Being accepted by the queer community is the big one. Maybe I shouldn't need acceptance from other queers to feel good about myself, but I do, and there's lots of academic research to suggest why it's important to have that in-group connection and how it relates to wellbeing. I feel like for a lot of bi+ people, that's a very complicated issue. There's also my own internalised bi-negativity or whatever you'd want to call it, where I often feel like I'm somehow living the wrong life by being in a mixed-gender relationship and I can't tell whether that's a me issue or an issue created by my environment. I don't really feel like I fit in anywhere and it's a strange, lonely place to be.
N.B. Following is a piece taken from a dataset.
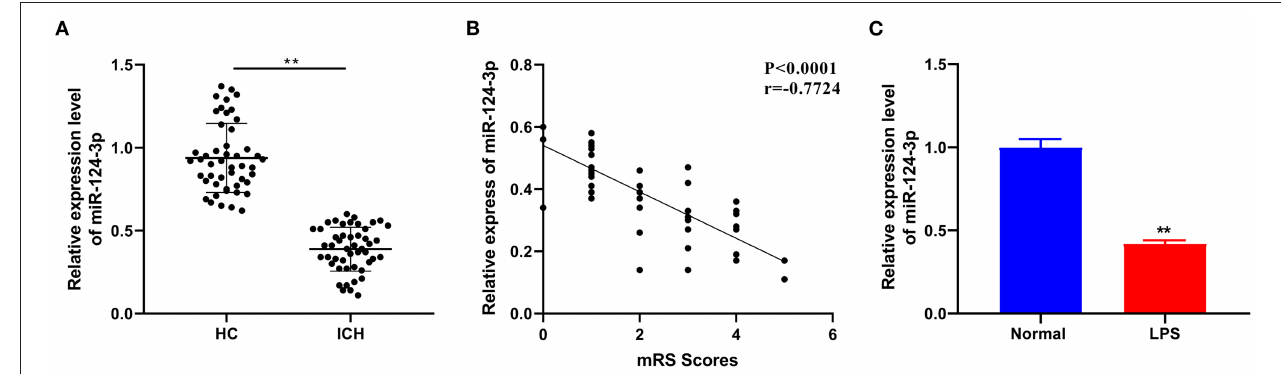
FIGURE 1 | miR-124-3p was downregulated in microglia after ICH. (A) The expression of miR-124-3p in the serum of patients with primary ICH in the basal ganglia was detected using RT-qPCR, N = 48; (B) Pearson was used to analyze the correlation between the expression of miR-124-3p and the modified Rankin Scale (mRS) score 3 months after ICH; (C) The expression of miR-124-3p in LPS-induced microglia and normal microglia was detected using RT-qPCR. The cell experiment was repeated three times independently. Data are expressed as mean ± standard deviation. Data in panels A/C were analyzed using t -test, ** p <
The only time I really felt a strong sense of belonging was when I was working as a stripper and engaging in relationship anarchy if I'm entirely honest. But these are things I'm going to need to work through when my PhD is over, I think. I want to find a therapist who is preferably bi+ themselves and has experience working with bi+ people, as all my previous attempts at therapy have been with therapists who have just encouraged me to come out as a lesbian and leave my partner, and I don't think it's as straight forward as that.

Where do you feel most confident expressing your sexuality? Are there and spaces or communities that make you feel especially welcome?
Most of my friends are other bi+ people and I feel good and as though I can unproblematically be myself around them. I feel fairly accepted and seen in queer academic spaces too, although this is complicated sometimes. I don't really feel accepted in a lot of more generally queer spaces unless I don't reveal the gender of my partner or my married relationship status. This is kind of a complicated one as outside of my academic work, I tend to keep away from specifically queer spaces. On the whole though, people I know personally are accepting of my bi+ identity, at least theoretically. They all know, and I talk about my bi+ research to friends and family. I guess that feels like acceptance, and in my own home when it's just me and my partner I feel accepted. He's always known that I'm bi+ and has never been weird about it, he's never fetishized it or made me feel I should identify a different way. And as I've mentioned, the most accepting and welcoming space I've ever been in is strip clubs! Particularly the first one I ever worked at which felt like a big group of mostly queer friends. I've never quite found a space that felt so much like home as that one.